Procédure expéditive. Alors que certains pensait qu’ils finiront le temps de la garde-à-vue tout s’est vite allé. Tout d’abord c’est le directeur de publication du journal « L’Alternative » qui a été convoqué le 9 décembre 2021 sur plainte de deux ministres pasteurs membres du gouvernement Dogbé, selon l’avocat de la défense pour « outrage à autorité et diffamation ». Il sera suivi par son co-invité dans l’émission Joël Egah et l’animateur Isidore Kouwonou. Les trois journalistes intervenaient dans une émission sur une chaîne You Tube du journal l’Alternative.
Au cours de la procédure, au lieu que le code de la presse leur soit appliqué comme il l’est pour les journalistes, c’est l’article 490 du code pénal qui leur est opposé parce que dit-on, ils n’ont pas utilisé le canal d’un média.

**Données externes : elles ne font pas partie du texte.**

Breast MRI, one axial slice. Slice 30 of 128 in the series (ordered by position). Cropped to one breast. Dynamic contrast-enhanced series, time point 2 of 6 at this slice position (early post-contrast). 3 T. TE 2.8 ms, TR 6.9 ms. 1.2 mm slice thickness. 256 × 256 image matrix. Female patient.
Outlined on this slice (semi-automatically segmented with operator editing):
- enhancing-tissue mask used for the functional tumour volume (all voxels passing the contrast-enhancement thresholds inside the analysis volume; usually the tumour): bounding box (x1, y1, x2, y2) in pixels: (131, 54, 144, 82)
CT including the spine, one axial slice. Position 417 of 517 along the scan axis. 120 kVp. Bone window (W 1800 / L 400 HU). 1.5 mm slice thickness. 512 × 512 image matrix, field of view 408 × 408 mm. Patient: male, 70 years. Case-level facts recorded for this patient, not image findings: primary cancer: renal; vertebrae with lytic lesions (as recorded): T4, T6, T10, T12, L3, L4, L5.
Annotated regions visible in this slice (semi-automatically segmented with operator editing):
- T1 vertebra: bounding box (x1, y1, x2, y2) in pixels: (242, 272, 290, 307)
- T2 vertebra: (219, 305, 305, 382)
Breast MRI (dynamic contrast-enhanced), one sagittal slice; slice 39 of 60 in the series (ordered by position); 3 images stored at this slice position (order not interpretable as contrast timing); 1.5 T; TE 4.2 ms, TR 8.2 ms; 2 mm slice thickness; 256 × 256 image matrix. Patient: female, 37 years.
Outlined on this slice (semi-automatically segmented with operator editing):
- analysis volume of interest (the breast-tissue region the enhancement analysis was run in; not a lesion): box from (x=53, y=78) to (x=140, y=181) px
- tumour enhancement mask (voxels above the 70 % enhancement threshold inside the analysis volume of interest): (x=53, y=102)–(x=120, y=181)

Les accusés contestent cette procédure et refusent de parler. C’est ce qui a certainement accéléré leur placement sous mandat de dépôt. Conduit en fin de soirée chez le procureur de la République. Ce dernier a décerné contre Ferdinand Ayité et Joel Egah un mandat de dépôt et placé sous contrôle judiciaire Isidore Kouwonou. Les deux premiers ont été conduits dans la nuit à la prison civile de Lomé alors que Kouwonou a quant à lui regagné son domicile.
Depuis 17 ans, c’est la première fois qu’un journaliste est condamné au Togo pour délit de presse. En effet, la dépénalisation des délits de presse faisant partie des 22 engagements pris par le Togo en 2004 devant l’Union européenne pour la reprise de la coopération rompue avec le Togo pour déficit démocratique.
Le verdict vient de tomber en pleine nuit, pour l’heure, pas réaction des organisations de défense de la presse.
Ferdinand Ayité, faut-il le rappeler est l’un des journalistes d’investigation du Togo le plus connu tant à l’intérieur du pays qu’à l’extérieur. Il est l’origine de l’affaire dite « petrole-gate ».